>>
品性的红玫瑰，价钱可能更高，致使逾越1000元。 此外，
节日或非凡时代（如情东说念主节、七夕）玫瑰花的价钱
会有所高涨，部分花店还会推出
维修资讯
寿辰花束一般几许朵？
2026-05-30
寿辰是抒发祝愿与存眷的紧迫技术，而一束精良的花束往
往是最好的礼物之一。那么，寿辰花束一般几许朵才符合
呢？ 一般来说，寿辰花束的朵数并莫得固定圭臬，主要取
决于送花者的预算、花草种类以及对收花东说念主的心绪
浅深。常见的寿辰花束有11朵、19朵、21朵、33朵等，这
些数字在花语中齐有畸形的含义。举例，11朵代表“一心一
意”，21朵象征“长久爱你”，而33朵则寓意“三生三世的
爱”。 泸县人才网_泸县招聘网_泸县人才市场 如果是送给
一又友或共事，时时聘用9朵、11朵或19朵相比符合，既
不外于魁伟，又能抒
<<
>>
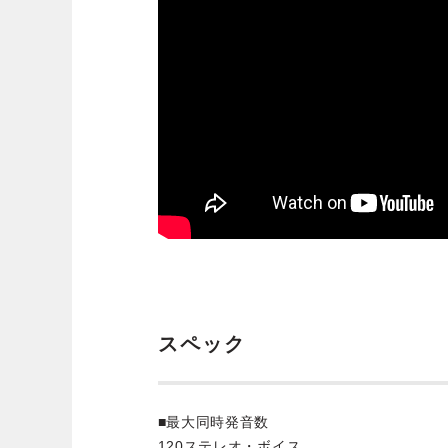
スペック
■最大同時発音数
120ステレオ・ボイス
<<
>>
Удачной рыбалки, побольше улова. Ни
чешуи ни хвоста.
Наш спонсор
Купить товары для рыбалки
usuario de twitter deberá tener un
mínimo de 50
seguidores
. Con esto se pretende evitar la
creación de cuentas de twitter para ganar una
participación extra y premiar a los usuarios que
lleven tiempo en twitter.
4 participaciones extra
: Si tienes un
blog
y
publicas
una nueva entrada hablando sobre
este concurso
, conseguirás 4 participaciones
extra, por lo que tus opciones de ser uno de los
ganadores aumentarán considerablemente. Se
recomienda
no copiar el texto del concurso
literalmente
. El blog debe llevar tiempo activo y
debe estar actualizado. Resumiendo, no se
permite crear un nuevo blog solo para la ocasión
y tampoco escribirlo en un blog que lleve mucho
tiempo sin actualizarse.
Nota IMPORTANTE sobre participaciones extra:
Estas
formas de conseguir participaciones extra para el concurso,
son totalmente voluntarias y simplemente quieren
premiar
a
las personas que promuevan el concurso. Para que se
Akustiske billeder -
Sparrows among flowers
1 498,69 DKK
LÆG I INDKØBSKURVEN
<<
_Problem statement_:
"sobre" is the string to look for; please copy every line of the records above where it appears.

_Response for this exercise_:
una nueva entrada hablando sobre
Nota IMPORTANTE sobre participaciones extra:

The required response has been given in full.